The National Museum of Taiwan Literature (NMTL) and the National Taitung University jointly displayed the Taiwanese indigenous people’s literature at the 2023 Taiwan-Guam Austronesian International Arts Exhibition in Hyatt Regency Guam from Oct. 6 to Oct. 10.


The University of Guam invited the NMTL to join in this exhibition after their signing of an MOU in January.
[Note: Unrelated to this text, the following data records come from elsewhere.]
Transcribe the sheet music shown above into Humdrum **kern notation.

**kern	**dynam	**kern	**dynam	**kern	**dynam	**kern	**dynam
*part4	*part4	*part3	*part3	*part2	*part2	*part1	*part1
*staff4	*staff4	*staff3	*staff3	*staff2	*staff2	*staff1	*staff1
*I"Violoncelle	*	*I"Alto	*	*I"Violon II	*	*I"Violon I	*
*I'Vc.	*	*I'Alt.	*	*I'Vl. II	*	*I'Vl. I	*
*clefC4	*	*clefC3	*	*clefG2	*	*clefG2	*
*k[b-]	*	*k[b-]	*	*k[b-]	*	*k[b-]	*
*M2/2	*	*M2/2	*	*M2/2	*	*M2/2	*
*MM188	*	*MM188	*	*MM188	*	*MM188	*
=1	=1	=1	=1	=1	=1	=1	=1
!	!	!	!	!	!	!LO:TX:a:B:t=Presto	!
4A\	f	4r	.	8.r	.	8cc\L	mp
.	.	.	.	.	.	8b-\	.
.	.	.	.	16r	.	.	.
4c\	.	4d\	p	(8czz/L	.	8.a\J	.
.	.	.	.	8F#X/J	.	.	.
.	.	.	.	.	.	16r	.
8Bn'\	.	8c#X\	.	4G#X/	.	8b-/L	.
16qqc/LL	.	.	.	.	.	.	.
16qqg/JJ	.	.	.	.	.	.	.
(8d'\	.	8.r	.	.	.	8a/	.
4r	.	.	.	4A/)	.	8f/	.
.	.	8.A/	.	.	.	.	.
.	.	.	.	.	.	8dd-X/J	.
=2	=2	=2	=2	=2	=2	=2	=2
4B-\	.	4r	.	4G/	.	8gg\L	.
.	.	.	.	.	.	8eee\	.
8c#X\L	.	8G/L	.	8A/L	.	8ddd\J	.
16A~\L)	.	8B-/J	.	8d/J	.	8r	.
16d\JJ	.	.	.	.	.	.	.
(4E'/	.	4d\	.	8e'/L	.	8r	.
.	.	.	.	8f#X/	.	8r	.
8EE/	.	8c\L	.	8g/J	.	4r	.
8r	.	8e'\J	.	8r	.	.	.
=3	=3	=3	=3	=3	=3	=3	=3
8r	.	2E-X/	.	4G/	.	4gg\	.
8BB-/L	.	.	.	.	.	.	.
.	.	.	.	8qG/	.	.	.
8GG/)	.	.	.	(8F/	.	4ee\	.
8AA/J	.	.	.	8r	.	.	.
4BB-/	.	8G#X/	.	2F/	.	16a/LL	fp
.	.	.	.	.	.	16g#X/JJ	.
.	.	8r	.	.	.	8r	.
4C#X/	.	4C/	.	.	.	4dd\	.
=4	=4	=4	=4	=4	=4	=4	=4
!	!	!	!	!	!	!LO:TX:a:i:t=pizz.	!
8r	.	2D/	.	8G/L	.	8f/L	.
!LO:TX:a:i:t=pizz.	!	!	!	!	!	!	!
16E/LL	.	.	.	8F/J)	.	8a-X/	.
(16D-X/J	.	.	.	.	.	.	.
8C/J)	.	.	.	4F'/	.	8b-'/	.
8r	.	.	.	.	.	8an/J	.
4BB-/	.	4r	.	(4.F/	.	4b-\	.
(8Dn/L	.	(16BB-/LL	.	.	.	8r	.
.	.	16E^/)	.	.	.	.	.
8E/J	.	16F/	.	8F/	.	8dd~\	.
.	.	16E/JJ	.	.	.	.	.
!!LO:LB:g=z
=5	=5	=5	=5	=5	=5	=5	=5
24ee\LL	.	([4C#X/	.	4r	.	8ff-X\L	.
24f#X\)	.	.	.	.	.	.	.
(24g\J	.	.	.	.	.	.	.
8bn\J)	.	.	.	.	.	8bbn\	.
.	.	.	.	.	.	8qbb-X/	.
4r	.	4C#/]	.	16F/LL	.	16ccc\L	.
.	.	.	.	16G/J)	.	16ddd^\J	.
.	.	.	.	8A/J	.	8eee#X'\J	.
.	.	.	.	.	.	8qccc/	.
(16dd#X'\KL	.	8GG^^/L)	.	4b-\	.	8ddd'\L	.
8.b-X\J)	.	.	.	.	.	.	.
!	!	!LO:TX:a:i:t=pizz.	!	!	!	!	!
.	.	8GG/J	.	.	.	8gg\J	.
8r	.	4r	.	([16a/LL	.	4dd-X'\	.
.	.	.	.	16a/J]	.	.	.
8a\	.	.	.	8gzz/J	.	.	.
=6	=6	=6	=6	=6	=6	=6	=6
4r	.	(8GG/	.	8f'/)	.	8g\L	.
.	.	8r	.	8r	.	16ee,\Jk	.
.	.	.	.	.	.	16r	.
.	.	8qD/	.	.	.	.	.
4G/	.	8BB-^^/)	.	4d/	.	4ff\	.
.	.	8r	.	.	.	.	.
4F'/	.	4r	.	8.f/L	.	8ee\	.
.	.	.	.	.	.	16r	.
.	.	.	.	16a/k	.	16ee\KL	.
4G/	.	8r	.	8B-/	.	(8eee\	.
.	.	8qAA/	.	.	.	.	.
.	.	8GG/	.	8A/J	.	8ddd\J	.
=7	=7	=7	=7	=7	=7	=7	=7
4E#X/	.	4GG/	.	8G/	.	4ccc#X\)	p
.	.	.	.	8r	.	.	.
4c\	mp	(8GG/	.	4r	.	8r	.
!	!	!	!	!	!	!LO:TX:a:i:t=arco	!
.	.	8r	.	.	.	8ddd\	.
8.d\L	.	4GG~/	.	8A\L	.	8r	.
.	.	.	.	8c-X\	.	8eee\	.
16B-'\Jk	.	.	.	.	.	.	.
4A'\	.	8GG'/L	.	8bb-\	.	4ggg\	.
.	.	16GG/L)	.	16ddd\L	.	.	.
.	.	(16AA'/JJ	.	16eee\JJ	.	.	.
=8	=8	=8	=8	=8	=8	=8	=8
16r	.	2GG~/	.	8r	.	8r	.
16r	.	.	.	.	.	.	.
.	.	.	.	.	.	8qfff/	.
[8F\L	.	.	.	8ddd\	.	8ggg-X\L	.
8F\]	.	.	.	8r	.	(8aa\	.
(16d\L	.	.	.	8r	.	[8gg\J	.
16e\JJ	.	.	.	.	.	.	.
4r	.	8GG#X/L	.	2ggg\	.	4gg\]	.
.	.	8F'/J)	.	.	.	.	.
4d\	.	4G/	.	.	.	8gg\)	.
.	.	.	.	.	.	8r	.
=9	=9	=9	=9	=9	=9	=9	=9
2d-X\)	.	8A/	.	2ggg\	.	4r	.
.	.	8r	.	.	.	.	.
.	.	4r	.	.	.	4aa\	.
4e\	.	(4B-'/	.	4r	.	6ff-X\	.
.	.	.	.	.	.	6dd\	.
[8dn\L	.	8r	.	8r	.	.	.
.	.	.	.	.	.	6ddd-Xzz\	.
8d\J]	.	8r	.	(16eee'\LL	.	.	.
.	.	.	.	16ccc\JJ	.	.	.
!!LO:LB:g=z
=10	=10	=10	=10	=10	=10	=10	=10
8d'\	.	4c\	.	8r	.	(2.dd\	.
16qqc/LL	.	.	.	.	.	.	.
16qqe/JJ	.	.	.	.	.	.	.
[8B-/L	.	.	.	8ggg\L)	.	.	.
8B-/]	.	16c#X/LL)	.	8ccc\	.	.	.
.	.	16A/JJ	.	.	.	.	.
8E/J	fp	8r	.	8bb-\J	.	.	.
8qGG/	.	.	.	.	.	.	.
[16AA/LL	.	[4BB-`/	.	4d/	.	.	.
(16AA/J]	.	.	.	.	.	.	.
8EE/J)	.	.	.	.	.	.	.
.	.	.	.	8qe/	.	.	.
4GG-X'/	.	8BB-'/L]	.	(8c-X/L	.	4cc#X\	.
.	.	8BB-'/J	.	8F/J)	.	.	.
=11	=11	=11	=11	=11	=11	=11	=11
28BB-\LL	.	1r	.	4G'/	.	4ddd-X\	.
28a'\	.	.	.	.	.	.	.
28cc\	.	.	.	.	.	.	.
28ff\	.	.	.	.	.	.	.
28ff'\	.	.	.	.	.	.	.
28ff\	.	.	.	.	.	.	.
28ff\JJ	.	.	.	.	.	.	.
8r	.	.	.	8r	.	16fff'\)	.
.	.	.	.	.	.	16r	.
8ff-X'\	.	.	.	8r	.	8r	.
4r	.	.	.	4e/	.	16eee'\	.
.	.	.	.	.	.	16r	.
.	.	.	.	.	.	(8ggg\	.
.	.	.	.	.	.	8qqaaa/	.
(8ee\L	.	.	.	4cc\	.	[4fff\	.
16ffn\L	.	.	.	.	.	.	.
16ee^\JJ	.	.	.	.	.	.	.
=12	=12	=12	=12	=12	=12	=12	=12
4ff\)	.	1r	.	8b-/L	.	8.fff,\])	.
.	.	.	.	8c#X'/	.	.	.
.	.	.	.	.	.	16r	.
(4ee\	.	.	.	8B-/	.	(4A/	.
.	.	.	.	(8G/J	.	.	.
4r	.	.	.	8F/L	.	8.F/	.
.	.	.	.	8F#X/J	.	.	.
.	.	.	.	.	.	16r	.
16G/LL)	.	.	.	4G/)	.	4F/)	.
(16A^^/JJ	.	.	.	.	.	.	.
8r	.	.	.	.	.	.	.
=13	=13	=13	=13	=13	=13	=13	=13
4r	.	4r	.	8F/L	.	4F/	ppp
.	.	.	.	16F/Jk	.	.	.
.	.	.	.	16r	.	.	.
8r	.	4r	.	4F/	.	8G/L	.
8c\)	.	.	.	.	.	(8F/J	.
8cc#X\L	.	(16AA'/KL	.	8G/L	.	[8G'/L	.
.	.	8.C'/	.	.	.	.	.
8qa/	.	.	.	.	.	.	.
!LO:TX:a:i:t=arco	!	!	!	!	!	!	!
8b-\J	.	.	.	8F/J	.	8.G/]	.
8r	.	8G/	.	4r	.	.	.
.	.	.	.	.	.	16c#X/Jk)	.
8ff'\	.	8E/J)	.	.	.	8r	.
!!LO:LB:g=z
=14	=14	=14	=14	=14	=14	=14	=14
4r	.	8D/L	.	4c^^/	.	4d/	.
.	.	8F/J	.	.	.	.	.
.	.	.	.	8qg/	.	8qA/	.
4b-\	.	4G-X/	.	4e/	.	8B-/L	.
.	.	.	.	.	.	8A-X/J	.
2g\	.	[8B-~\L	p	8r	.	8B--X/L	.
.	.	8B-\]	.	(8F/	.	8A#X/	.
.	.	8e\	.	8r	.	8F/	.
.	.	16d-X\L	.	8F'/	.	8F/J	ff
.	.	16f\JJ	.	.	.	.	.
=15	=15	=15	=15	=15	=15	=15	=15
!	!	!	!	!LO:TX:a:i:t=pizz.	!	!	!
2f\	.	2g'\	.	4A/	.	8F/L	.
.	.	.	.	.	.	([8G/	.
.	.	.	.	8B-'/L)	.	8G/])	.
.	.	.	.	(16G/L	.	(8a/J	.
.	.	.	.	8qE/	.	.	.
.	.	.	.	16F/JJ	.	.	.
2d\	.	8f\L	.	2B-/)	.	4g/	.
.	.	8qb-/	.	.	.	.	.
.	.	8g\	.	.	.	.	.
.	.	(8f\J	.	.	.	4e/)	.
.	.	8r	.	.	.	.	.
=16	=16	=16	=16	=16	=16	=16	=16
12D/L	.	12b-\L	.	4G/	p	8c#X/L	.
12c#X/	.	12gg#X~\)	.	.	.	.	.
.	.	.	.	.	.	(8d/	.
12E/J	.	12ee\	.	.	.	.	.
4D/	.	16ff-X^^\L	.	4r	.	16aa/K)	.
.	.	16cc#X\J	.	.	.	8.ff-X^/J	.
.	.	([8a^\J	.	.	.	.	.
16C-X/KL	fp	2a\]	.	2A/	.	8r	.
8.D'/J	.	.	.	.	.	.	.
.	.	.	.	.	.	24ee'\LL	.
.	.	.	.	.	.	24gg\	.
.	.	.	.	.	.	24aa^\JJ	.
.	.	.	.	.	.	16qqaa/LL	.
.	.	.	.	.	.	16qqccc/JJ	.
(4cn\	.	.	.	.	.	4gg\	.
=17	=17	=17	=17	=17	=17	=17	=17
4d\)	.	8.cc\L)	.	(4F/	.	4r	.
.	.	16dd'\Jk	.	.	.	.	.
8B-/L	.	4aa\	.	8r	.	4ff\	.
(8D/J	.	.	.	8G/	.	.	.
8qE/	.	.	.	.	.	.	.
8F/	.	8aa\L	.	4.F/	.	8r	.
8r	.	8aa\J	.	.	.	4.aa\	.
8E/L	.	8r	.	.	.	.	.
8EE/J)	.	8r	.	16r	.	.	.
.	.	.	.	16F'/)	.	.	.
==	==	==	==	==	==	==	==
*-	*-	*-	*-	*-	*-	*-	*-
Due to this special opportunity, the NMTL arranged for indigenous writer Salizan Takisvilainan (沙力浪) from the Bunun tribe to present a speech on his poetry “Tina’s Words” (“tina” means “mother” in the Bunun language) on Oct. 7. The speech was applauded by the audience. 


Salizan Takisvilainan shared his story and said that he started to realize cultural differences when he left his hometown for school, and due to the gradual loss of Bunun language, people from his community are distanced from their own culture. He set up a studio in his hometown in order to search for tina’s language and to revitalize the community. He pointed out that because the Bunun people lived in the mountains, there is no such word as “ocean” in the Bunun corpus, only “ngiav” (lake), highlighting a contrast in the perception of space with Guam’s marine culture. 


The director of NMTL Nikky Lin (林巾力) congratulated the team and mentioned that this is the first time the NMTL exhibited the Taiwanese indigenous people’s literature in a foreign language. 


The exhibition showed the history of Taiwanese indigenous literature and the collection of English-translated works so far, such as “Hunter School (獵人學校)” by Ahronglong Sakinu, “The Soul of Jade Mountain (玉山魂)” by Husluman Vava, “Sorceress Diguwan (笛鸛:大巴六九部落之大正年間)” by Badai, “My Dear Ak’i, Please Don’t Be Upset (親愛的Ak'i,請您不要生氣)” by Paiz Mukunana, and “The Fish That Live in a Tree: Lokot (樹上的魚《Lokot鳥巢蕨)” by Kuei Chun Miya. These books will be a part of the University of Guam’s collection, inviting more readers to discover the depth of Taiwan’s Austronesian culture.